--- Excerpt ---
###
DETAILED DESCRIPTION
According to the synchronization technique of the present invention, the clock system at each (spatially or functionally) remote station models a virtual or "world" clock (e.g. the master clock at the central station) in terms of its own local physical (slave) clock; and uses information gathered from communication with the master clock to closely approximate the model's parameters.
The following mathematical model of time is used:
T.sub.vc =t.sub.ref +n.sub.pc * k.sub.clkratio             (5)
Where Tvc, the virtual (master) clock time (i.e. the adjusted slave clock time), is an absolute quantity expressed in terms of the modeling parameter tref (the reference time of the virtual clock) and kclkratio (the ratio between the frequencies of the virtual (master) clock and the physical (slave) clock) and the physical parameter npc (the number of ticks or periods which have elapsed on the physical (slave) clock in the remote processor).
By using a small part of its computational power to process message based exchanges of time data with another (master clock) processor, the processor at each station determines the parameters tref and kclkratio and thus can compute the virtual (master) clock time Tvc from npc, its physical (slave) clock time and vice versa.
The system depicted in FIG. 3 consists of a ground station 1 and a number of satellites 3a, 3b and 3c. The ground station 1 communicates with the satellites via transmissions over bidirectional radio links 2a, 2b and 2c respectively. The ground station has a radio transmittion/reception antenna 6 while the satellites have radio transmission/reception antennae 7a, 7b and 7c respectively. Each satellite contains a radar system (4a, 4b4c).
The ground station 1 sends a message to each of the satellites telling them what time to send a radar pulse toward an area where it is desired to detect an object. The radar pulses must be sent from all satellites at the same time, or at times coordinated so that a desired phased array effect can be achieved.
Upon sending its radar pulse, each satellite samples the amplitude of the incoming signals received at its radar dish and determines the (adjusted (to master clock time) slave clock time) when the peak (maximum amplitude) signal occurred. The peak occurrence time along with the sampled data is stored in the memory of the satellite processor. This occurrence time and sampled data is then transmitted to the ground station.
The ground station compares the received peak (time and amplitude) occurrence data from the set of satellites and determines if an object has been detected. If so, the satellites are instructed to send their complete sets of data samples for further analysis by the ground station.
For the satellites to send the radar pulses at the same time (or at coordinated times) and for the ground station to compare the data streams from the group of satellites, the satellites must each measure time by the same standard, i.e. a common virtual clock from which to temporally reference their actions and data.
###
--- Problems to work on ---
A. According to the clock synchronization excerpt, what does the ground station's message tell each satellite?
B. Repeat the passage of the clock synchronization excerpt starting at "The following mathematical" and ending at "and vice versa.".
C. Translate this sentence from the clock synchronization excerpt into Spanish: "The radar pulses must be sent from all satellites at the same time, or at times coordinated so that a desired phased array effect can be achieved."
Rely only on the clock synchronization excerpt above.

--- Record excerpts ---
###
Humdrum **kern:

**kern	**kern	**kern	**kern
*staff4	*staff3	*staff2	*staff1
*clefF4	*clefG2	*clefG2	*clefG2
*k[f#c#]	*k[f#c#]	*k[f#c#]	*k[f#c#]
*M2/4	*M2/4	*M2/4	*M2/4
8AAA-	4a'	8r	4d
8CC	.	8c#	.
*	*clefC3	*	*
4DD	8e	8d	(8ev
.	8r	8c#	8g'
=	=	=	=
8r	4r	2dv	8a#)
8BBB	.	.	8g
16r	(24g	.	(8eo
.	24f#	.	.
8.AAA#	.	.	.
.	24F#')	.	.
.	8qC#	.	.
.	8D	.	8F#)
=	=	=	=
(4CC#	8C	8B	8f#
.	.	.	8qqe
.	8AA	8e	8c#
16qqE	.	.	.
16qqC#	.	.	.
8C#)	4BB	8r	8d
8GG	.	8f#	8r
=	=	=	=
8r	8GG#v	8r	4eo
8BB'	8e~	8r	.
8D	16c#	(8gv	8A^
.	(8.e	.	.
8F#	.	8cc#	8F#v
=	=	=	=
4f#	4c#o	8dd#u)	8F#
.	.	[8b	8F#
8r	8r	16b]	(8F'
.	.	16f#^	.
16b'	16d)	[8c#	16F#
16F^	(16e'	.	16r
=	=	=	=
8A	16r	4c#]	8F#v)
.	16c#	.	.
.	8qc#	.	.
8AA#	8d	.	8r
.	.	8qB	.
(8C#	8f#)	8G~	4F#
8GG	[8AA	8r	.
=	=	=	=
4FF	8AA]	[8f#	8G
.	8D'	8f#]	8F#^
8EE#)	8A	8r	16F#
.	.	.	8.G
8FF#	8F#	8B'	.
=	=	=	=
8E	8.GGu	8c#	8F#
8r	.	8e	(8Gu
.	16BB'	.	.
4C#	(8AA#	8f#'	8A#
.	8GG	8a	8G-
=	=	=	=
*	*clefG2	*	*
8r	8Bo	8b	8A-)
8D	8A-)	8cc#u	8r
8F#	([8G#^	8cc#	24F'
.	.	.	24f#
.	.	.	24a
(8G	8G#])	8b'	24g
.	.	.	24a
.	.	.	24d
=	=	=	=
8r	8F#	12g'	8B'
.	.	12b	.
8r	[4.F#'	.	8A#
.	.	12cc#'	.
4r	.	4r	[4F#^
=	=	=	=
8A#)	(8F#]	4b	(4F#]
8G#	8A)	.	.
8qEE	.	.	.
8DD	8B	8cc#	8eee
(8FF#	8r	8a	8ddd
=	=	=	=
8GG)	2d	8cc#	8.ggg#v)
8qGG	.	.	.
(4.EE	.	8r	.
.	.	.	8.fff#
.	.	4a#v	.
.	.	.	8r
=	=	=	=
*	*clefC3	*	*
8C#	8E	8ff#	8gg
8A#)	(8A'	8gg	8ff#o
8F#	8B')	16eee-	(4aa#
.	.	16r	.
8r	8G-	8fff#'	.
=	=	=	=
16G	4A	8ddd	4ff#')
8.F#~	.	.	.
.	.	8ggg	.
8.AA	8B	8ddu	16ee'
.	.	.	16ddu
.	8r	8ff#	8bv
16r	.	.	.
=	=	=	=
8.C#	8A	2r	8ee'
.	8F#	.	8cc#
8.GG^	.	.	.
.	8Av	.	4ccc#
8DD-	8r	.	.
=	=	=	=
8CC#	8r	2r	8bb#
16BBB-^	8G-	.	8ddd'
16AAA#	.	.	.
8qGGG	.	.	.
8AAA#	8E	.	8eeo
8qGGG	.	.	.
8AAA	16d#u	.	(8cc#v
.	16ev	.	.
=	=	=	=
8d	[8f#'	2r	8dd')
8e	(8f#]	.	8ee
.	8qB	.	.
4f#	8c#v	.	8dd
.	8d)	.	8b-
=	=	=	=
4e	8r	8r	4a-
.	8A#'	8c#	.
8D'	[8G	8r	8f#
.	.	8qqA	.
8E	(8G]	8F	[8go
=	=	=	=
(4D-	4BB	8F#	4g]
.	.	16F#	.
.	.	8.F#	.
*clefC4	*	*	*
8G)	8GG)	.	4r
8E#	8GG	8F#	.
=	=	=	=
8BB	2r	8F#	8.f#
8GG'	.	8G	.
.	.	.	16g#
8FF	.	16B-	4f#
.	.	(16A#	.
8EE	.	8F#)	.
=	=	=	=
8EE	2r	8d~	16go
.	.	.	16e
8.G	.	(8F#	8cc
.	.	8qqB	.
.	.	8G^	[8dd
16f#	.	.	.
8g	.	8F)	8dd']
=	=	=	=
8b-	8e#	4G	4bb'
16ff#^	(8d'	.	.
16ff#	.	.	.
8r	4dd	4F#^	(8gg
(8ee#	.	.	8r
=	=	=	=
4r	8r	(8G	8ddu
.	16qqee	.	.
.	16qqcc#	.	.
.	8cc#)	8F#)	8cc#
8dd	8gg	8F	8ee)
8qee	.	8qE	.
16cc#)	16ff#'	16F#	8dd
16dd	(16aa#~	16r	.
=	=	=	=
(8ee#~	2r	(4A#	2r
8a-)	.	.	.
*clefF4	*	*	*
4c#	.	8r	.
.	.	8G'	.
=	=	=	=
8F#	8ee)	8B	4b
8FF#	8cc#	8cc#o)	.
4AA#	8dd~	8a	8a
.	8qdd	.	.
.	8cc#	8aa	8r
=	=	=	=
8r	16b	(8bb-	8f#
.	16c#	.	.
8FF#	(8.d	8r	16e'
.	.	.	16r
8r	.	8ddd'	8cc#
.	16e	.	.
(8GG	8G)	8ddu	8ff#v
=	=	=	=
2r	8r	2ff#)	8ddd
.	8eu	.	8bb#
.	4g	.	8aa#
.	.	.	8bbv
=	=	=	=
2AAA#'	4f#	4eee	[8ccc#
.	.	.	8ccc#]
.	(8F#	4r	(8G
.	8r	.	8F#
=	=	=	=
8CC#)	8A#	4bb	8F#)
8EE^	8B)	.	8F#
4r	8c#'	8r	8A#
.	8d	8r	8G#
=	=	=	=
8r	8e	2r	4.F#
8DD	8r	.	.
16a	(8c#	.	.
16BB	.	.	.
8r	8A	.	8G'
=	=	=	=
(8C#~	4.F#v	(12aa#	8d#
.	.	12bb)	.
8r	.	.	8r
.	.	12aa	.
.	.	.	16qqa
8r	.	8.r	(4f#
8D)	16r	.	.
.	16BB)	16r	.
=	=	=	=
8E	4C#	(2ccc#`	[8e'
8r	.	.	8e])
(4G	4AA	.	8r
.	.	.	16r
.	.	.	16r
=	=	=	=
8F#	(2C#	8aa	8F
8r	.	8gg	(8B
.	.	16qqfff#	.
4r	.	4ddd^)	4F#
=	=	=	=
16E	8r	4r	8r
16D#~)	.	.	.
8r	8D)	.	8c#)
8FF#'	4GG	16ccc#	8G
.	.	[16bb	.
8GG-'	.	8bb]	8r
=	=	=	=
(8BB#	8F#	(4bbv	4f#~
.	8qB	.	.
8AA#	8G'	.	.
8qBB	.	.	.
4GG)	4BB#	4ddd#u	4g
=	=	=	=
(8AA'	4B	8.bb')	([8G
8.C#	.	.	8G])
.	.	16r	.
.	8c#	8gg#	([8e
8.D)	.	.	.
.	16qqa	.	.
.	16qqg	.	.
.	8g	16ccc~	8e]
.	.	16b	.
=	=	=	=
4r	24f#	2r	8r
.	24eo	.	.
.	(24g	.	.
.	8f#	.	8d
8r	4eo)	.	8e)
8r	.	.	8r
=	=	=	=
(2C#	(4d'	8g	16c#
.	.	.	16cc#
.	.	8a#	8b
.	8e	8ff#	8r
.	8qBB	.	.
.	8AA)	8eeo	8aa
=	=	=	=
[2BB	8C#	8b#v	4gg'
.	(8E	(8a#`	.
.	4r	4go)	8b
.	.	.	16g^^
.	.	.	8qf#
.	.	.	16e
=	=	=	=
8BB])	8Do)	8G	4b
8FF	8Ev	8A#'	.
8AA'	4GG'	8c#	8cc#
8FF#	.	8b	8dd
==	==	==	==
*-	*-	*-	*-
###
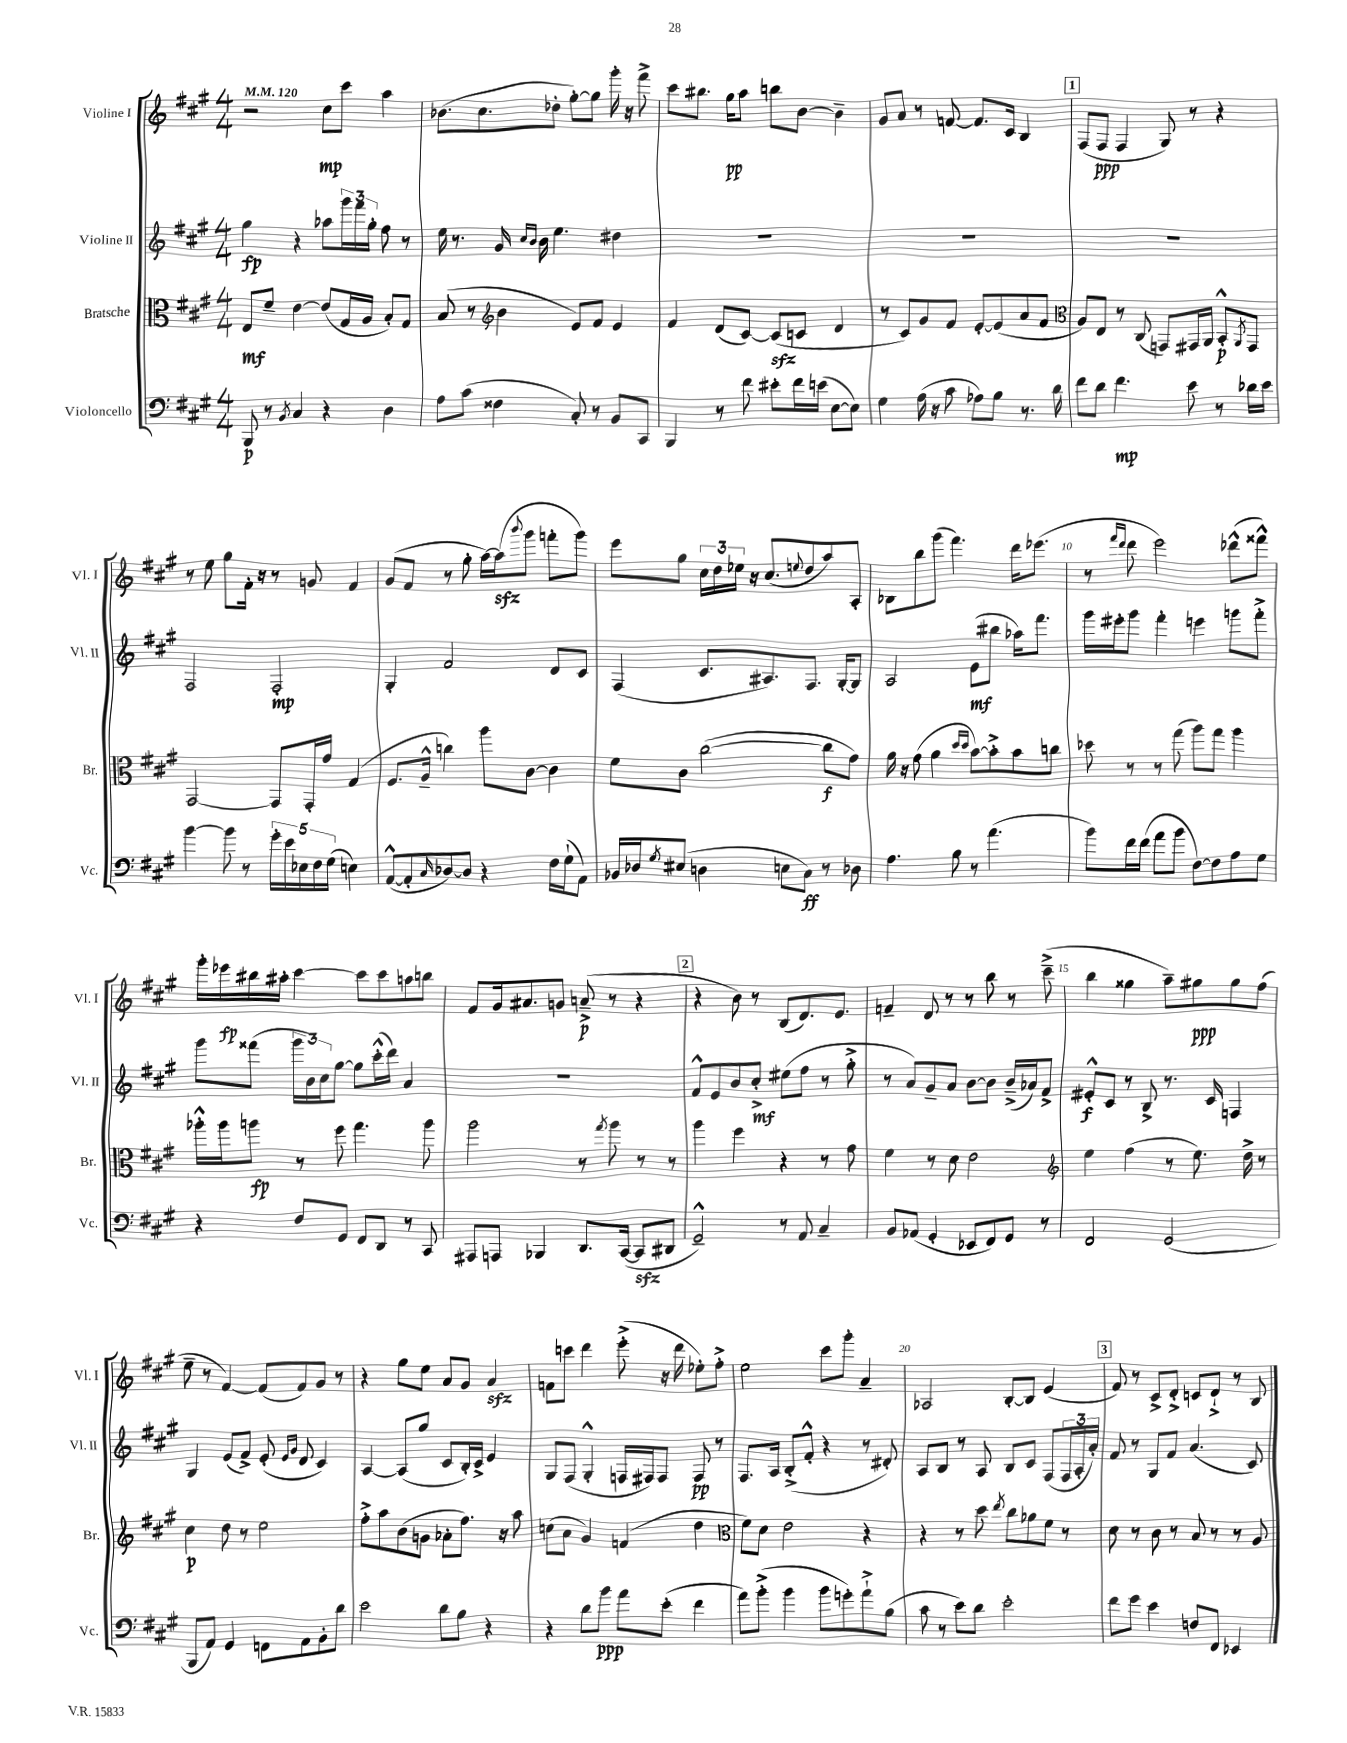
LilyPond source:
###
--- Expected results ---
A. It tells each satellite what time to send a radar pulse toward an area where it is desired to detect an object.

B.
The following mathematical model of time is used:
T.sub.vc =t.sub.ref +n.sub.pc * k.sub.clkratio             (5)
Where Tvc, the virtual (master) clock time (i.e. the adjusted slave clock time), is an absolute quantity expressed in terms of the modeling parameter tref (the reference time of the virtual clock) and kclkratio (the ratio between the frequencies of the virtual (master) clock and the physical (slave) clock) and the physical parameter npc (the number of ticks or periods which have elapsed on the physical (slave) clock in the remote processor).
By using a small part of its computational power to process message based exchanges of time data with another (master clock) processor, the processor at each station determines the parameters tref and kclkratio and thus can compute the virtual (master) clock time Tvc from npc, its physical (slave) clock time and vice versa.

C. Los pulsos de radar deben enviarse desde todos los satélites al mismo tiempo, o en momentos coordinados de modo que pueda lograrse el efecto de arreglo en fase deseado.